Cependant, la mondialisation de l’agriculture ne s’arrêtera pas car elle est vitale. La prise de conscience de la dégradation des sols, de la raréfaction des ressources en eau et de la nécessité de réformer nos méthodes pour aller vers le « produire durable » va être rapide et va impacter le développement des agroéquipements. La perspective en termes de débouchés à moyen ou long terme est donc bonne. Ceux qui y participeront seront les exportateurs, les innovants. Ce ne seront pas forcément les mêmes qu’aujourd’hui.

Pourtant, ne nous leurrons pas, la situation actuelle n’est tenable pour personne, car les leaders d’aujourd’hui trouveront bientôt leurs maîtres. Ce qui fait défaut à de nombreux constructeurs français, c’est la capacité à faire connaître leurs avantages technologiques. George Bernard Shaw (auteur et scénariste irlandais) disait : « La modestie n’est pas une vertu, seulement de la prudence. » C’est peut-être le mal français actuellement !

La mission qui nous est confiée, c’est d’œuvrer pour que chaque être humain puisse manger à sa faim. Un des accords de la Cop21 est de quantifier le bilan carbone de chaque production, afin de répartir les responsabilités et d’améliorer les méthodes de production. De nombreuses chaînes de valeurs risquent d’être profondément modifiées, ce qui pourrait redonner à nos PME toute latitude pour s’épanouir à nouveau.

Les agriculteurs français ont à leur disposition toutes les techniques existant dans le monde. Cependant, ils n’en tireront un avantage que s’ils peuvent rester compétitifs eux-mêmes.

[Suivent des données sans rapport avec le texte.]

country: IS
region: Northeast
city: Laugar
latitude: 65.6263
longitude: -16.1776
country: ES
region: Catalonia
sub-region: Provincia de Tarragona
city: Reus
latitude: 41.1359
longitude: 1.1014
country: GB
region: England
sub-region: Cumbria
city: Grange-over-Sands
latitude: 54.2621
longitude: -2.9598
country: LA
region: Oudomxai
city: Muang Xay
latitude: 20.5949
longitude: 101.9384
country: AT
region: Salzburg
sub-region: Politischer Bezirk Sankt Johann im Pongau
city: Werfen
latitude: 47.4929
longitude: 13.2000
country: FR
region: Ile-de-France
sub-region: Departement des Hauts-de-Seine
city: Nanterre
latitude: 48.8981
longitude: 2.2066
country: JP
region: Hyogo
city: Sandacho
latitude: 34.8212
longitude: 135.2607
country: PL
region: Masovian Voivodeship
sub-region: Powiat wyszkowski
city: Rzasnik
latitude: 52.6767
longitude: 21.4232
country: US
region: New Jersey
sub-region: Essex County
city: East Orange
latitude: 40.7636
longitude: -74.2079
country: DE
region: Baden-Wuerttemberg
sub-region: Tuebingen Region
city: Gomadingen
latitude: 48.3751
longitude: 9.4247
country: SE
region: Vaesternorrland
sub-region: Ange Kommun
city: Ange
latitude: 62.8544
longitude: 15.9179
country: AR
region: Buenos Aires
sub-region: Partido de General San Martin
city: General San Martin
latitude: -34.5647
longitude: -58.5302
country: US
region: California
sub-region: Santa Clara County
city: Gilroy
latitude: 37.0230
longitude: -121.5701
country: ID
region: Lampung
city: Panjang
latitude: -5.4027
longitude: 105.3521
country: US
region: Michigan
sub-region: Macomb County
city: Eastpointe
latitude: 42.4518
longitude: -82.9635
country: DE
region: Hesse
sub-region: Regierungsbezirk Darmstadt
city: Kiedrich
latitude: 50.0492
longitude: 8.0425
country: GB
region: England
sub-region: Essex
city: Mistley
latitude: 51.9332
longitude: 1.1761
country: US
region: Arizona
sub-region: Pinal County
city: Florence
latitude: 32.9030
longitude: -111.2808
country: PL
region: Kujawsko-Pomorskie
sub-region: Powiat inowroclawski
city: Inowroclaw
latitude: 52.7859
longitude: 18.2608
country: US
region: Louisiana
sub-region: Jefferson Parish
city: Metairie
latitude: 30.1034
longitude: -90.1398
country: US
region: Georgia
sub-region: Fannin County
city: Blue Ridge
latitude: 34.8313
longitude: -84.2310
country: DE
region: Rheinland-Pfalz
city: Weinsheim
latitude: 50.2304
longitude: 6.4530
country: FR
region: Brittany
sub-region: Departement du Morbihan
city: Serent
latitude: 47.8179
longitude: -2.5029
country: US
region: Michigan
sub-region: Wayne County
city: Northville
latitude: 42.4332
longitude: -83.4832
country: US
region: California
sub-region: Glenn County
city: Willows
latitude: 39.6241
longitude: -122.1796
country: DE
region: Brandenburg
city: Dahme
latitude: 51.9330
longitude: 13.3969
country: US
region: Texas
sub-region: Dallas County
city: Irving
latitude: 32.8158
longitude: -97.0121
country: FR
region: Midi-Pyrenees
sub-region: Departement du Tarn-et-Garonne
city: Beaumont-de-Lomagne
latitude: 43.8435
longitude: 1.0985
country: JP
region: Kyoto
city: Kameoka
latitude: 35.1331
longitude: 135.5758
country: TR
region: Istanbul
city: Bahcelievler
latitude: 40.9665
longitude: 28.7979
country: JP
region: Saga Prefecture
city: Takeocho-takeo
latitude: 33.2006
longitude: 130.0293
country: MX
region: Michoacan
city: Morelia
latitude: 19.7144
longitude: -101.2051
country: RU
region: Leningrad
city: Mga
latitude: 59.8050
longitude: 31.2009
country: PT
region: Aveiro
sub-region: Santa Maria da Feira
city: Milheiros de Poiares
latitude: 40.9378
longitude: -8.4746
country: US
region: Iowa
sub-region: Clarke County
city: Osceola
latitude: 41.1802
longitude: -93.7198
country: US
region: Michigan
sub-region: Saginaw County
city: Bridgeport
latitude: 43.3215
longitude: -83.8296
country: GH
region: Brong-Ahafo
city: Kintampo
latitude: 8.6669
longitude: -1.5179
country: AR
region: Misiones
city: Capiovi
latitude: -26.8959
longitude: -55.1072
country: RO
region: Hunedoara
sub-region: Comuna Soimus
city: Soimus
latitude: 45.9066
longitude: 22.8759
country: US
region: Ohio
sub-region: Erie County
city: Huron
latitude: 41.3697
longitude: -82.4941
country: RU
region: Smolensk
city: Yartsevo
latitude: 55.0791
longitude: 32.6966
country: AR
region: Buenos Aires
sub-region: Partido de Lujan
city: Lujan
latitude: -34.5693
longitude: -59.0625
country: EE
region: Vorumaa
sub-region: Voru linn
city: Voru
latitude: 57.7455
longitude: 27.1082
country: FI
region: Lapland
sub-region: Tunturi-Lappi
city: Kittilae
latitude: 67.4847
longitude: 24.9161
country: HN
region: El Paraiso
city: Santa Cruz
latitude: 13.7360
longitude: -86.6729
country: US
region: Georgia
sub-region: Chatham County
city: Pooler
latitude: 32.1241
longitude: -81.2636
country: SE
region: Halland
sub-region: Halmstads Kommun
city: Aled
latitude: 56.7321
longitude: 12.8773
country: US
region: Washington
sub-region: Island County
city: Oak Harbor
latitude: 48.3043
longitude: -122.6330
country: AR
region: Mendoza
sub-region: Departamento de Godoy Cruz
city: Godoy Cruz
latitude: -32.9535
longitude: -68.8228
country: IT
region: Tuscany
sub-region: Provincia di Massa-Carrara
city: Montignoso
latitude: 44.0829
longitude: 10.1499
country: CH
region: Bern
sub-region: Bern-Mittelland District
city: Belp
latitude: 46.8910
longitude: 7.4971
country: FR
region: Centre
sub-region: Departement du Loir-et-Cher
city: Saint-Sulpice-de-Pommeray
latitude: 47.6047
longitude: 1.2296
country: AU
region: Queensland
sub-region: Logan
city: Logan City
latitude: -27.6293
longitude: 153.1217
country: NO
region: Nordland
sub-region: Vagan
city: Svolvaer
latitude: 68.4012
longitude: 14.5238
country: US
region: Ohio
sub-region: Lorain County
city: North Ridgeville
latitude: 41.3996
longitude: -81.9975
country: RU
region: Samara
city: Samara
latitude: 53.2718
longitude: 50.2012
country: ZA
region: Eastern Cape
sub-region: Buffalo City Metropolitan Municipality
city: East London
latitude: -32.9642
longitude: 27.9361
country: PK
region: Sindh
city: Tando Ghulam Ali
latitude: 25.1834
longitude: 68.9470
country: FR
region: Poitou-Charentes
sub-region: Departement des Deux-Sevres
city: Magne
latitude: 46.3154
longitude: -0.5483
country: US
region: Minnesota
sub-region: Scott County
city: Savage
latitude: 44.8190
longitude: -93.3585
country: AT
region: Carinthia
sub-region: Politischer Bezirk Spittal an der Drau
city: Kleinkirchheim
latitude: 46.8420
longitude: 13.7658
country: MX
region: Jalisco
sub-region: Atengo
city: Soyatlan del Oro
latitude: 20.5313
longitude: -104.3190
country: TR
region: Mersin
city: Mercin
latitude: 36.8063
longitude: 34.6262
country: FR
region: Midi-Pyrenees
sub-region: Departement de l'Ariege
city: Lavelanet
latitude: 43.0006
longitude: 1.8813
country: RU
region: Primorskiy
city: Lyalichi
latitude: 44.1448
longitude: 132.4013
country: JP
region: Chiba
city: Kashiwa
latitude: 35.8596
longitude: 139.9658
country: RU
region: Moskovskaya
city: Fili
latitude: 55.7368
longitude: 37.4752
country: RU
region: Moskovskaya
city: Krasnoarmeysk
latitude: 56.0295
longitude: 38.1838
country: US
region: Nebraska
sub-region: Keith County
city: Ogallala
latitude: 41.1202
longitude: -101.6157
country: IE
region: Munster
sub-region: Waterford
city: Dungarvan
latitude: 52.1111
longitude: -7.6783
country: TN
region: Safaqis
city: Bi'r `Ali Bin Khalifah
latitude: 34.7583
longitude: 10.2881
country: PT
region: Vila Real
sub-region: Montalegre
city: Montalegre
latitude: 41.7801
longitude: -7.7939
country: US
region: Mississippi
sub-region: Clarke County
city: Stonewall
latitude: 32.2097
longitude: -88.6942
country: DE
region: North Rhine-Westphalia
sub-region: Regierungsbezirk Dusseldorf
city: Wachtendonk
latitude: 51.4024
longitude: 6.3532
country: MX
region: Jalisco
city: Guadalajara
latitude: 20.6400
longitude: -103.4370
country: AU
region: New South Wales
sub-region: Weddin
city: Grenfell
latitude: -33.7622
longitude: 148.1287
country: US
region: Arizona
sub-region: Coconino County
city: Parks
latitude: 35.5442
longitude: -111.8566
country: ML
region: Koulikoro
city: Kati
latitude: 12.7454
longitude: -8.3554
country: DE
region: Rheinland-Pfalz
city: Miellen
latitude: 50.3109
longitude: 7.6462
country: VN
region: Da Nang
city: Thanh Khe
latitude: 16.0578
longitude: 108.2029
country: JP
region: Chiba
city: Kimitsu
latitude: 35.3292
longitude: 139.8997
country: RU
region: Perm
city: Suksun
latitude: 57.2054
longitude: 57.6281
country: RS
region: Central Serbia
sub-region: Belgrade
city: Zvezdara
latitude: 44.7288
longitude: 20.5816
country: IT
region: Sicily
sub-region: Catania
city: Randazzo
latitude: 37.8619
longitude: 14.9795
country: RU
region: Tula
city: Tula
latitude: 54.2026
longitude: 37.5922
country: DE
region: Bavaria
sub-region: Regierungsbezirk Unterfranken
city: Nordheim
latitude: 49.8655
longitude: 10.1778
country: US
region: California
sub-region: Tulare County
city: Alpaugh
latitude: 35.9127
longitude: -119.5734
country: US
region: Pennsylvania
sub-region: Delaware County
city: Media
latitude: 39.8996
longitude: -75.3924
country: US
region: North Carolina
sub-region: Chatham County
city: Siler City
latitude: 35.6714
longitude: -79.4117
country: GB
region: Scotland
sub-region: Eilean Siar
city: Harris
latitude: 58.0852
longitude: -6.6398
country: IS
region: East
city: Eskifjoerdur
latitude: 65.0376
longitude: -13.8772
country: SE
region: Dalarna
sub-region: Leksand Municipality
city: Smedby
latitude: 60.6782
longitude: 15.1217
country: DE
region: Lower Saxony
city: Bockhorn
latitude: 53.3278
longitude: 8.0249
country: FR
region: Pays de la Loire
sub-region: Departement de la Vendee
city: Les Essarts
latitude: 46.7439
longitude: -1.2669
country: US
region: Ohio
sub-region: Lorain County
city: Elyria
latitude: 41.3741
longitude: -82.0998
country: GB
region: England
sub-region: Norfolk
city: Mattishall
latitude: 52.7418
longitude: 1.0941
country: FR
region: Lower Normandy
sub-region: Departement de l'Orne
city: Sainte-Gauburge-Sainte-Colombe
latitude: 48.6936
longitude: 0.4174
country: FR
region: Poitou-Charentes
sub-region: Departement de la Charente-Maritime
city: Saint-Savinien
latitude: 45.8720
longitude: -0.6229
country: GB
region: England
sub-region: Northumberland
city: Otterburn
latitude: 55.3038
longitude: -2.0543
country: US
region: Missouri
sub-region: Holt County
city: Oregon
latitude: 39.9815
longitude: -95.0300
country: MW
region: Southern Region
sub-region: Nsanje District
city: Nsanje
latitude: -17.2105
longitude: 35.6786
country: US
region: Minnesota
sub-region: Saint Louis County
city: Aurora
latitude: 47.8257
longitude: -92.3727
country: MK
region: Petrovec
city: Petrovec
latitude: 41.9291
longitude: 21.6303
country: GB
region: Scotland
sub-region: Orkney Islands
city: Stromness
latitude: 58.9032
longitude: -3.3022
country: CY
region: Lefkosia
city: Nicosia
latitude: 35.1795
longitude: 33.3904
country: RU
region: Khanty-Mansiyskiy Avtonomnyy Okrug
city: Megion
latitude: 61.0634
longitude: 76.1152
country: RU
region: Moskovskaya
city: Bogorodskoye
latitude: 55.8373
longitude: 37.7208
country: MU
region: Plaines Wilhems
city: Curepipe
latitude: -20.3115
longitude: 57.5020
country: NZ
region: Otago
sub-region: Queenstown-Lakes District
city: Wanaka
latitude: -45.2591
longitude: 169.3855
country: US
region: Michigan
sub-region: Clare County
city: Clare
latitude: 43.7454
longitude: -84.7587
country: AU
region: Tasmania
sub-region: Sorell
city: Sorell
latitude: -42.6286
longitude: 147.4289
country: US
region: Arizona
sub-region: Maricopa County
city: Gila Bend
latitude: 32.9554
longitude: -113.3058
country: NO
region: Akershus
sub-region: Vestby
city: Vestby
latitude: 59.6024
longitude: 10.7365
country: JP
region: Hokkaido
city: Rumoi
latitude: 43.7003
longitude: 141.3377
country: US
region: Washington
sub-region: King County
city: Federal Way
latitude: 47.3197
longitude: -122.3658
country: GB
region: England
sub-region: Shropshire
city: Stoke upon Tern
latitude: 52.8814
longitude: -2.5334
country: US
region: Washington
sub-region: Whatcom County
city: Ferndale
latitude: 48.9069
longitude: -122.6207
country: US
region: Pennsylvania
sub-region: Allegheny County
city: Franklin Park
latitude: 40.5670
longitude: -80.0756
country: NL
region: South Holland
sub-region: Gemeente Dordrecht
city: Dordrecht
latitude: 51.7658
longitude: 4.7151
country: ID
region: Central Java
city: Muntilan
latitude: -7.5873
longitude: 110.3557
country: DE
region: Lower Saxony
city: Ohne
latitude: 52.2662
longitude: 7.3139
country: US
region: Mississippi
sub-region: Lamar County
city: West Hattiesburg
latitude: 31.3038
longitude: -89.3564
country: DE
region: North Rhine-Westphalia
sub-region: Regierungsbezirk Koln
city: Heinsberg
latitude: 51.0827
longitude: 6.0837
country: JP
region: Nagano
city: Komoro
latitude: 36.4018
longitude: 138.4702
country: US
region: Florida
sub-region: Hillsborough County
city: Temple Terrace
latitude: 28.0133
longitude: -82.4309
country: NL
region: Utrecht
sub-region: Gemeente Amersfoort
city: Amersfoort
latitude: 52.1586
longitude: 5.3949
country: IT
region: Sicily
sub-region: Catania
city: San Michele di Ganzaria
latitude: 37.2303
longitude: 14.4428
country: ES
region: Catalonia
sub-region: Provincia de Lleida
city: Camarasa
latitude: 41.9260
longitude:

Cette compétitivité passe par un circuit de distribution court, avec plus de valeur ajoutée. Même constat pour les producteurs d’agroéquipements. Les consommateurs voudront de la qualité pour moins cher. Tous nos étages intermédiaires de distribution devront être réformés pour s’adapter à cette demande. L’ubérisation des activités est un moyen de partage et de raccourcissement de ces chaines de valeurs. Il est inéluctable.

Il ne sert à rien de faire des projections sur notre modèle à long terme, car il n’existera probablement plus. Il faut que nous apprenions à nous adapter rapidement. A noter que les Italiens souffrent autant que nous mais ont une organisation plus collaborative avec des PME très réactives.

Après la Russie et ses proches voisins, les nouveaux marchés en voie d’expansion sont incontestablement l’Asie, demain, et l’Afrique, après-demain, pour des raisons essentiellement démographiques d’une part et liées à l’élévation du niveau de vie d’autre part. Serons-nous compétitifs dans cette course infernale où le prix est bien souvent le seul point de repère des nouveaux investisseurs ?

Nous possédons toutefois un avantage : celui de proposer un concept d’agriculture plus durable, avec l’objectif d’assurer l’autonomie alimentaire de ces pays, plutôt que de profiter de leurs ressources pour inonder nos marchés de produits à bas prix. N’oublions pas que les pays en développement connaissent une prise de conscience sur le produire mieux et plus durablement, bien plus rapide que les « OCDEiens développés ».